“It’s about bringing architecture into an easier context, so that a wider audience can engage with it,” noted the Museum of Architecture’s assistant curator Florence Maschietto. For those inspired by the exhibition, which runs through January 6th, gingerbread house–making workshops take place throughout the event’s run.
Visitors can examine the city in its entirety from a mezzanine above, or ogle its intricate details from ground level. The city has been organized on three different islands, noted Maschietto, so that designers could also create bridges between them. The layout corresponds to the building types, where one side is concentrated with high-rise structures, while the other brings together more intimate structures that viewers can peer into (while fighting the temptation to take a nibble).
Creativity shines throughout the city, though among the highlights is the Curdzon Cinema by PLP Architecture. The multipurpose design crosses a lemon farm with an open-air cinema, where a giant gingerbread man is projected onto the screen.

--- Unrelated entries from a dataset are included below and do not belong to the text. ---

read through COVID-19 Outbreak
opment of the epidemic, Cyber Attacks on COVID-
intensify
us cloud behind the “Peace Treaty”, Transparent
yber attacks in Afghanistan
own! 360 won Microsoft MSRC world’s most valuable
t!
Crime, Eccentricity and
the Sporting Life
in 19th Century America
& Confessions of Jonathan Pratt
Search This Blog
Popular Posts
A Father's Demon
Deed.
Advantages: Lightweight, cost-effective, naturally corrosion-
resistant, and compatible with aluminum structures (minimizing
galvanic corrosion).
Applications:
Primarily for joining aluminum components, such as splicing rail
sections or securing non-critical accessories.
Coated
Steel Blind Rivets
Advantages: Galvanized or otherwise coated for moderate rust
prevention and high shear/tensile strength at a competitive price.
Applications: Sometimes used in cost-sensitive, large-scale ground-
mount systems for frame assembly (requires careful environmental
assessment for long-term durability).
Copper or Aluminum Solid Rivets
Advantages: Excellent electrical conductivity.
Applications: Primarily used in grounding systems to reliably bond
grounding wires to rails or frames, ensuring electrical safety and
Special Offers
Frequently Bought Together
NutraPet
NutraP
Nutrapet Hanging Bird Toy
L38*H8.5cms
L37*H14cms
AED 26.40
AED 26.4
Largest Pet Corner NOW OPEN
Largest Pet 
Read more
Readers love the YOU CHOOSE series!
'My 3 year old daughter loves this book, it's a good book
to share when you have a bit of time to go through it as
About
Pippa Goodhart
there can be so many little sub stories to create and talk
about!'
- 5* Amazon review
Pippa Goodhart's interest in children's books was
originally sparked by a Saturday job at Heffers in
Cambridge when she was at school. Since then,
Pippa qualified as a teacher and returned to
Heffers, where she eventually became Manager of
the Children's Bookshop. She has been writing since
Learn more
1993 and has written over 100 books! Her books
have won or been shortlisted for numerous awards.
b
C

Design firm BDP used gingerbread to put a novel spin on university architecture with its Uni-Beurre-sity Campus. The central building is a “glowing lecture theater,” explained Beth Bourrelly of BDP, and around the edges, there are flexible spaces for learning. The structure playfully echoes the firm’s design for the impressive Hive in Kew Gardens, and Bourrelly added that “it’s based on a teaching and learning building we are working on at the moment for the University of Birmingham.”